Une collaboration comme celle entre Getatchew Mekuria, saxophoniste éthiopien, et le groupe de rock hollandais The Ex vous parle-t-elle? Comment jugez-vous la fusion en musique?
Il n’y a pas une goutte d’esthétisme puriste dans ma démarche. Les puristes, c’est d’un ennui! Ce qui m’intéresse, ce sont les mélanges, les plus inattendus possibles. En ce moment, j’écoute beaucoup Vijay Iyer, un pianiste d’origine indienne qui habite aux États-Unis. Son trio joue une musique influencée par la musique traditionnelle indienne mais qui doit beaucoup au jazz et qui incorpore des éléments électroniques aussi. C’est un mélange extraordinaire, unique. C’est ce genre de choses-là qui m’intéressent.
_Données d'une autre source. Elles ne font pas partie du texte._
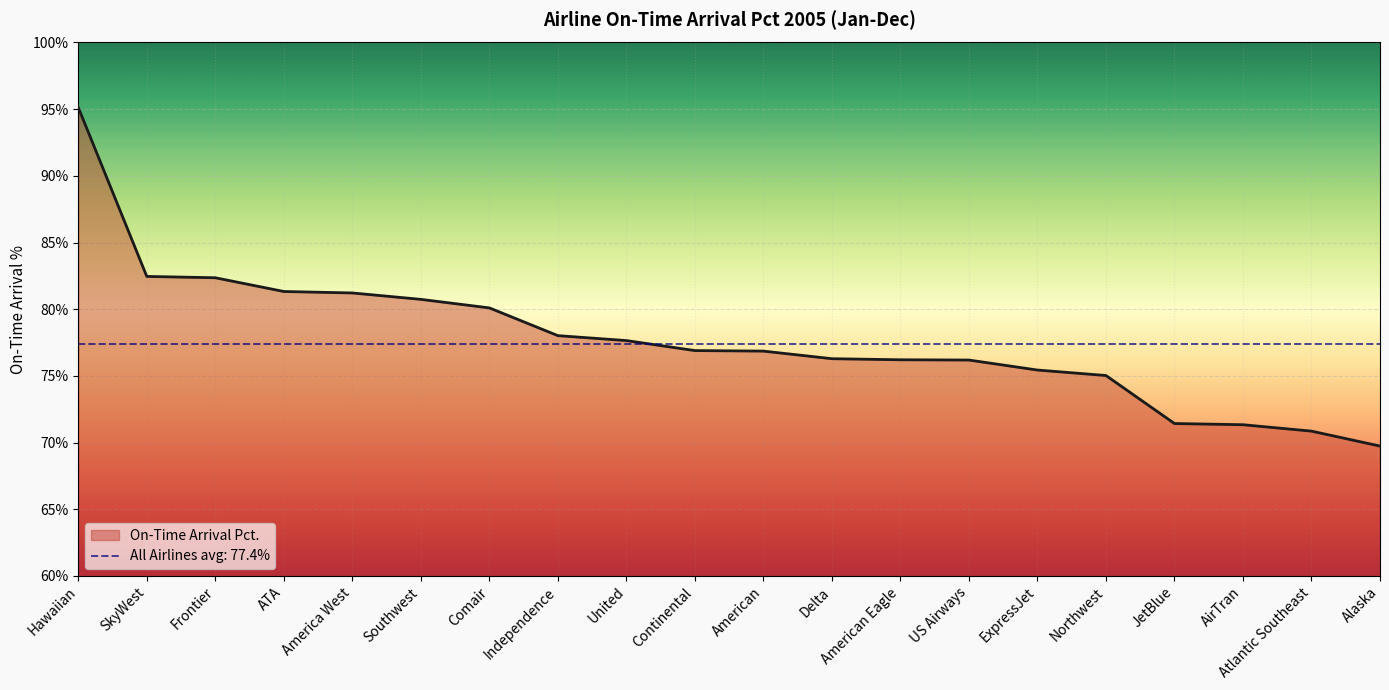

Which has a higher value, Alaska or US Airways?

US Airways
Parlez-nous de « Dale », le nouvel album de votre trio à paraître le 1er mars.
Cette année, on a beaucoup tourné avec Michel DeQuevedo (percussion) et Jordan O’Connor (basse) : on a joué partout au Canada mais aussi en Allemagne et en Hollande. Le trio s’est solidifié, le son est devenu plus compact. On est devenu meilleur. Je voulais faire un album qui montre cette évolution, un album qui soit simple et honnête avec un son, un format. Le disque est comme un concert de 45 minutes, avec un minimum de postproduction.
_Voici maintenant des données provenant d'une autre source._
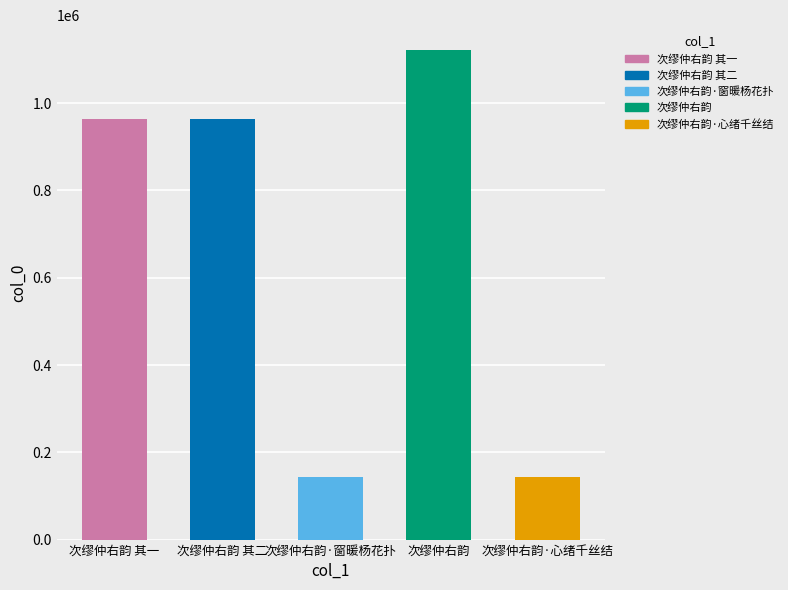

What is the greatest value displayed?

1122755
Nous avons aussi d’autres projets pour l’année à venir, dont quelque chose avec un paysage électronique plus marqué, l’utilisation de beats, des nappes, etc. En fait, j’écoute presque exclusivement de la musique électronique depuis six mois. Un artiste comme Squarepusher me plaît énormément. Il s’échappe de la conception de la musique traditionnelle, il utilise des paramètres complètement différents. Ce type-là est très intelligent, il pense beaucoup à sa musique. J’aime une musique où l’imagination joue un grand rôle et ça me fait du bien de voir que les gens remplissent les salles de concert et achètent ses albums.
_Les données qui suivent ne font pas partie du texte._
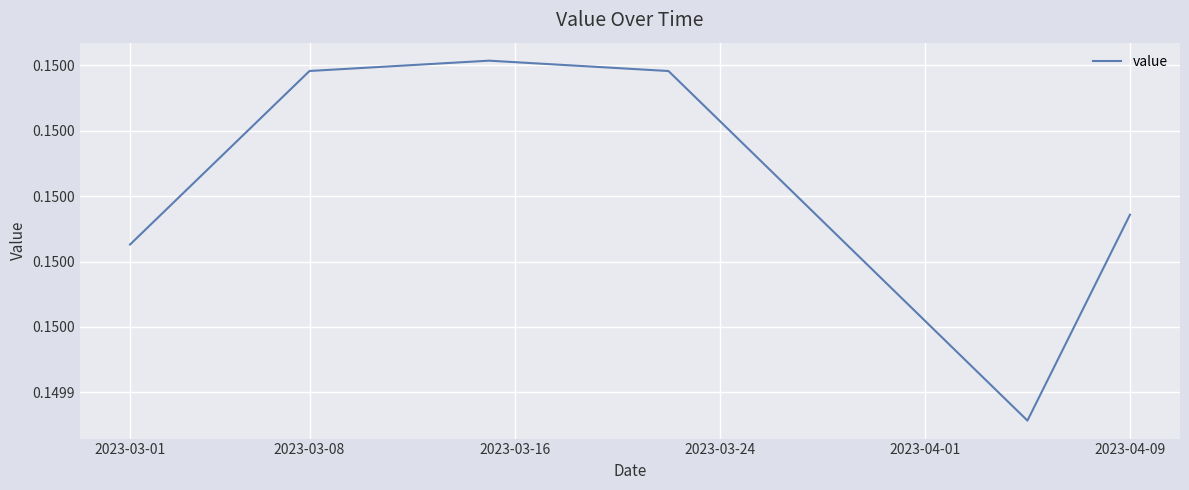

Count the values in the range 0 to 1.

40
À quoi peut-on s’attendre pour le concert du 22 février à l’Alliance française de Toronto?
C’est différent du trio : le duo permet de montrer d’autres facettes du talent de Michel (DeQuevedo). Dans le trio, il joue de la percussion mais c’est un très bon chanteur, guitariste et bassiste et il écrit beaucoup de musique aussi. En duo, on explore plus ces différents aspects-là. Michel chantera des pièces originales mais également des classiques sud-américains. Le programme qu’on propose à l’Alliance est plus prédéfini, il y a moins d’improvisation que lorsque l’on joue en trio.